Greenfield declined to weigh in on the specifics because he said he doesn’t want to pre-judge the rezoning, or any other project, before it even started ULURP.
“The reality is that most major corporations do not want to work in buildings that are 50 years old, where they’re struggling to get Wi-Fi or cell service,” he said. “So we have to look at it from that perspective. Once we understand that’s the goal, working backwards from there: There are community issues, and there are developer issues. This definitely is our goal to get it done by 2017.”
Before taking office, Greenfield, who is Orthodox Jewish, was a top executive at the Sephardic Community Federation, a lobbying organization for Brooklyn’s Syrian-Jewish population.
Greenfield has also garnered a reputation as a real political player with strong interpersonal skills. Tapping into both the Orthodox and Sephardic Jewish communities, Greenfield is considered a strong fundraiser not just for himself but also for other council members.
Brooklyn Chamber of Commerce President Carlo Scissura met him roughly 10 years ago while Scissura was the chief of staff to then-Brooklyn Borough President Marty Markowitz and Greenfield was at the Sephardic Community Federation.
“He is a straight shooter,” said Scissura, who still keeps regular contact with Greenfield in their current roles. “He is very clear in his objectives. He has been very effective both in the Sephardic center and then in the council.”
Greenfield first ran for council in 2010 in a special election to replace Simcha Felder, a conservative Democrat who left office to work for then-Comptroller John Liu. He faced and won a tough battle against a candidate backed by the popular Brooklyn power broker and Assemblyman Dov Hikind—a one-time friend and boss but now rival of Greenfield.
Now into his first full term (he was re-elected in the 2013 general election), Greenfield is making use of basically every minute that he has. He is a married father of three who teaches land use at Brooklyn Law School. Greenfield will joke that his wife knows a simple run to the store could end up being an hour because constituents (not necessarily his, either) will stop him to ask questions. A burly, bearded man with an ever-present yarmulke, he will run four times a week from 11 p.m. to midnight, because it’s the only time during what he says is an 80-hour work week that he isn’t answering emails or engaging on Twitter. By 5:45 a.m., he is up again when his youngest child usually wakes him.

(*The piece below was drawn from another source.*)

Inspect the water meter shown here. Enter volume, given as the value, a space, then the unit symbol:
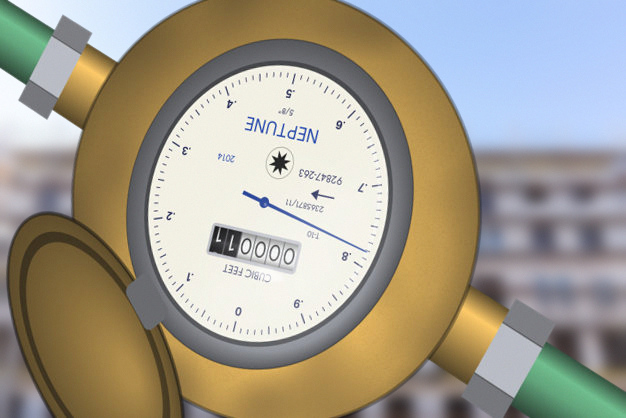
10.78 ft³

Rumors have swirled that Greenfield really wants to be the finance chair, a position currently held by Julissa Ferreras-Copeland of Queens. And things are already lining up for Greenfield to take that role if he’s re-elected in 2017, according to one Brooklyn player who said that he’s a shoo-in to become the finance chair.
But in the meantime, Greenfield isn’t just twiddling his thumbs on the land use committee. In fact, he co-led a successful effort earlier this year to reform the landmarking process in New York City, instituting a timeline in which a project can be protected from variances or demolition.
Going a step further, Greenfield maintained that land use is the ultimate power that the council has, because it can basically kill a project going through ULURP although a dead project is a rare one.
Sure, the finance committee plays a huge role in the budget, and the public safety committee is a bully pulpit to dictate policies for the New York Police Department. But Greenfield noted that making a decision on a building is something that lasts for a century, if not longer.
“Of all the power that we have—that the city charter has given us—the most power that we have in one area is exactly in land use,” he said. “If you mess up the budget this year, you can fix the budget next year. If you mess up a building this year, you cannot fix it until the year 2100. That is why I think there is so much focus on this.”